*** STUDY MATERIAL ***

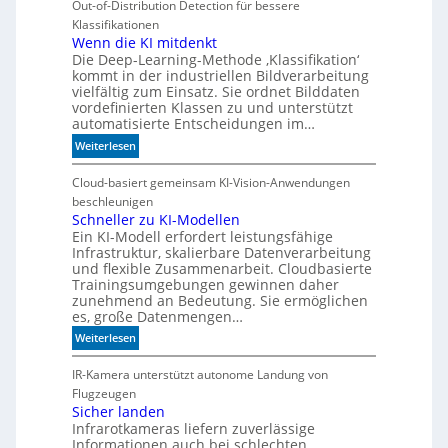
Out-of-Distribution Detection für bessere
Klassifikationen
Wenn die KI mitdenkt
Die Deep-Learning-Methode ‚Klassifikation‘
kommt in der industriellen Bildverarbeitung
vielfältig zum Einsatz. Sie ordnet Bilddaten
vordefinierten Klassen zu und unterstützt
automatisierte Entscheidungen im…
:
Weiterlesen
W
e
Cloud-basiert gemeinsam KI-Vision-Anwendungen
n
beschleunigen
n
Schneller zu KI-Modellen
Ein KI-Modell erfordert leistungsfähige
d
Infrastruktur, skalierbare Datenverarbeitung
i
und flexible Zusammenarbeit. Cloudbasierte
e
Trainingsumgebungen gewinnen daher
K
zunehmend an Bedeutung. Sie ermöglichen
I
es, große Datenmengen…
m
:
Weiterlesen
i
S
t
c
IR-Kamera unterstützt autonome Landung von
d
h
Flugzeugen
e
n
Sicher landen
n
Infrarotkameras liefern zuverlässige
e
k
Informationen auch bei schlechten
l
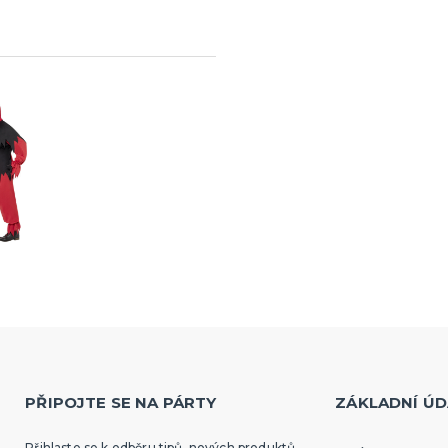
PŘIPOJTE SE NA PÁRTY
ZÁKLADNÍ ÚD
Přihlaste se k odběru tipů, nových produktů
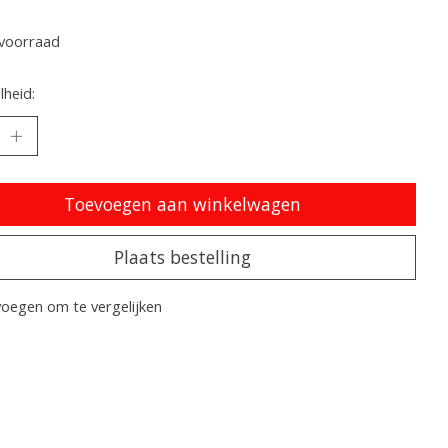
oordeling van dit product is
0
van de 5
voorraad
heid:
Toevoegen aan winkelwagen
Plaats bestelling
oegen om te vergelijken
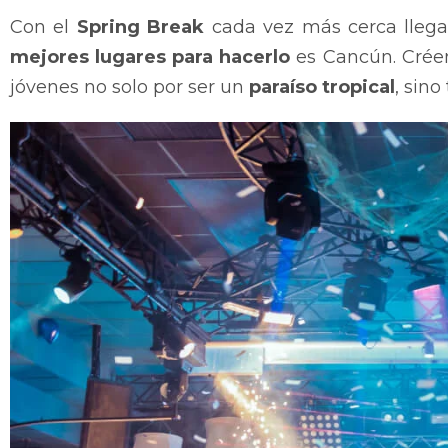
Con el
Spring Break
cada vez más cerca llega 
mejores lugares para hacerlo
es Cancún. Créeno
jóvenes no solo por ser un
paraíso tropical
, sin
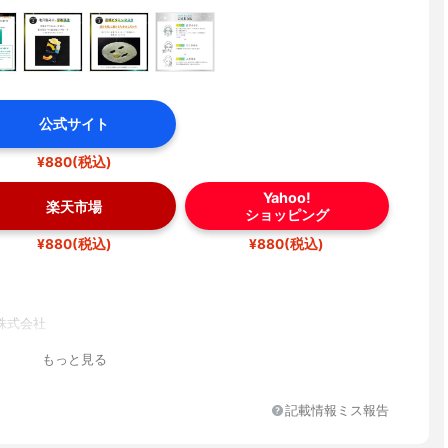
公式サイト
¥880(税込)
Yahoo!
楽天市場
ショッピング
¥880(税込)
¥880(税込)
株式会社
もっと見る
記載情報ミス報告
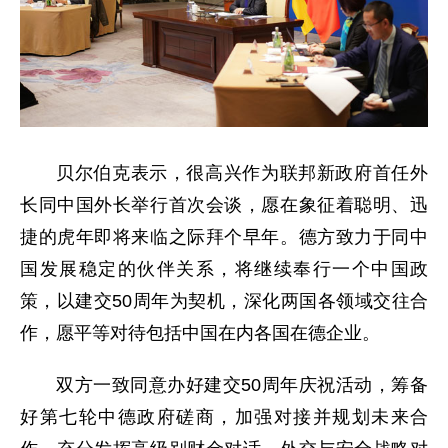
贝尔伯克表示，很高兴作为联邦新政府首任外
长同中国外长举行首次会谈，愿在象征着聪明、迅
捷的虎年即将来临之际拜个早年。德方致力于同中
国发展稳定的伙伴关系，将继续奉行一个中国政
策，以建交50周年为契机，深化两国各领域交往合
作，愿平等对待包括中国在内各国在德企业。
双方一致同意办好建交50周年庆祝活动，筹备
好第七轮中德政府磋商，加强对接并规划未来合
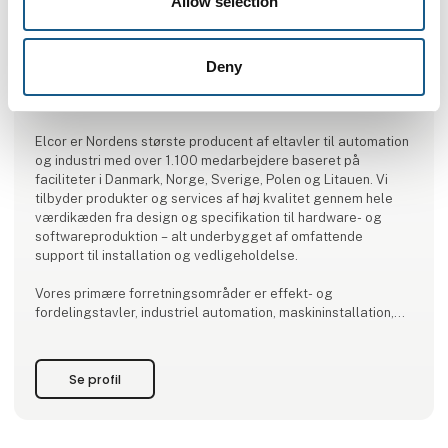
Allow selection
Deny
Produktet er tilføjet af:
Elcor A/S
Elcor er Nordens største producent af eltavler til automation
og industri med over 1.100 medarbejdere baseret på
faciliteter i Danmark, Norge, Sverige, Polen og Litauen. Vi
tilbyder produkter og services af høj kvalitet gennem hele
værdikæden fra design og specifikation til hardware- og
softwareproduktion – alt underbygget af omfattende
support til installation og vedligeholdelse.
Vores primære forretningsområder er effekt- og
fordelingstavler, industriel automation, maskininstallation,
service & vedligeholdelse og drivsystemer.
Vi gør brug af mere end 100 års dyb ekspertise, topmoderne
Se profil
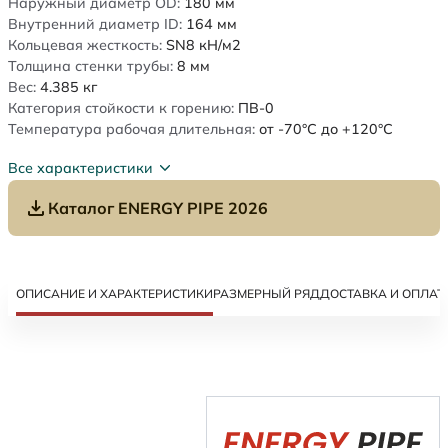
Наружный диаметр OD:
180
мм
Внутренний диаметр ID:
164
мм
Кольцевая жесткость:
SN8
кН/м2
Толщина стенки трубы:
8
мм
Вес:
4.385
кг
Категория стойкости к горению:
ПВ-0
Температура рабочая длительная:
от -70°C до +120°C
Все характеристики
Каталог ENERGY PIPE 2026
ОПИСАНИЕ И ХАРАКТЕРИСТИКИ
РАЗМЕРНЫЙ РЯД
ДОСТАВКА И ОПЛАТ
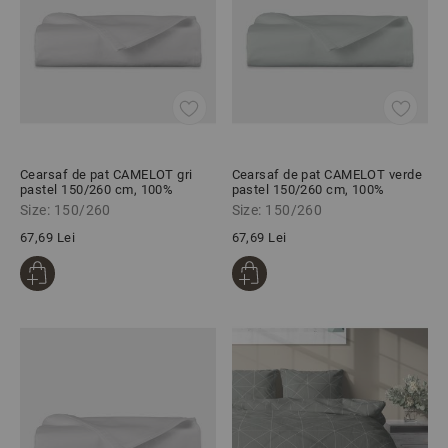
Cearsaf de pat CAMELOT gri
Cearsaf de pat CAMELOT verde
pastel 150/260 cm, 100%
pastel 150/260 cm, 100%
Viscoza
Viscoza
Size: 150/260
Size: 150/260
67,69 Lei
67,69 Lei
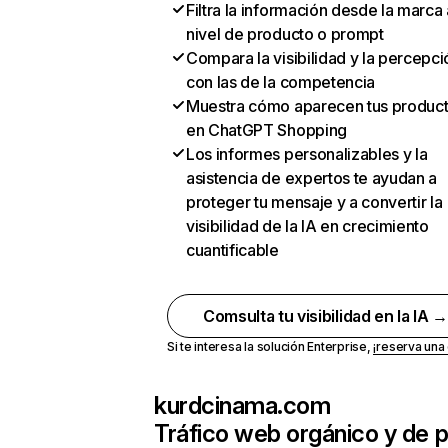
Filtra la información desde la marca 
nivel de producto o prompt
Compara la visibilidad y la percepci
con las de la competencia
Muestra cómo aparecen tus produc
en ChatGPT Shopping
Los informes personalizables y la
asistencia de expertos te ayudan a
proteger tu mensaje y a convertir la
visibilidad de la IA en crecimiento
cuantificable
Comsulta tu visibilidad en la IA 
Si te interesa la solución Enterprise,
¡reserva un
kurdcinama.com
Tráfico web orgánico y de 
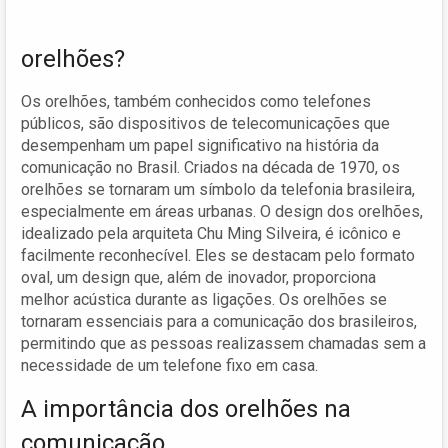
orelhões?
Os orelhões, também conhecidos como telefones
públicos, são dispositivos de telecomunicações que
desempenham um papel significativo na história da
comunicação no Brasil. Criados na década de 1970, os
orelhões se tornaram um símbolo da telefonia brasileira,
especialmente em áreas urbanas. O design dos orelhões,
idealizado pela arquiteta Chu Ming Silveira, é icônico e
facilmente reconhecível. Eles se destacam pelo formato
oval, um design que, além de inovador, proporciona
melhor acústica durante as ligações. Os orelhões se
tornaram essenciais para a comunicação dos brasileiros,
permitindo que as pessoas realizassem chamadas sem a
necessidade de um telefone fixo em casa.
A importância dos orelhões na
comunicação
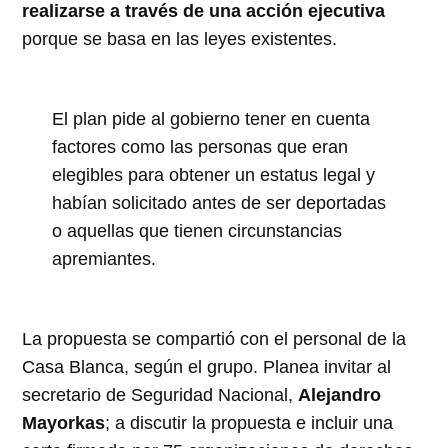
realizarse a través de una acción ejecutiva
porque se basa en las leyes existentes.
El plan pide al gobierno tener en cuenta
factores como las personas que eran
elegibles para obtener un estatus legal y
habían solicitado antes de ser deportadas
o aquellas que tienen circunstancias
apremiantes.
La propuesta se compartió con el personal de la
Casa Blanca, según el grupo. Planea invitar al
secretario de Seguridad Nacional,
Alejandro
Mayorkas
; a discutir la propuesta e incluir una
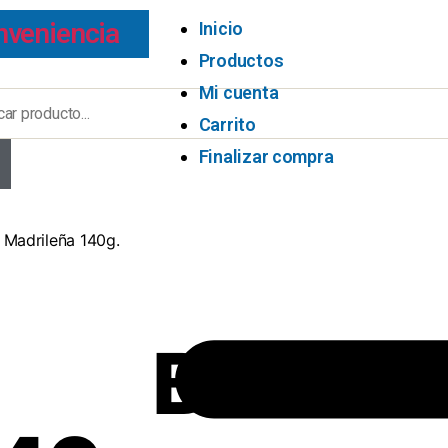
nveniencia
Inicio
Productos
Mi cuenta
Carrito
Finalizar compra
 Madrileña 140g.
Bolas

*** End of STUDY MATERIAL ***

EXERCISE BRIEF.
Would you please repeat only the lines above, beginning at the one that has "Comsulta tu visibilidad en la IA" and stopping after the one that has "desempenham um papel", exactly and with no pictures?

SOLUTION TO THIS EXERCISE.
Comsulta tu visibilidad en la IA 
Si te interesa la solución Enterprise,
¡reserva un
kurdcinama.com
Tráfico web orgánico y de 
orelhões?
Os orelhões, também conhecidos como telefones
públicos, são dispositivos de telecomunicações que
desempenham um papel significativo na história da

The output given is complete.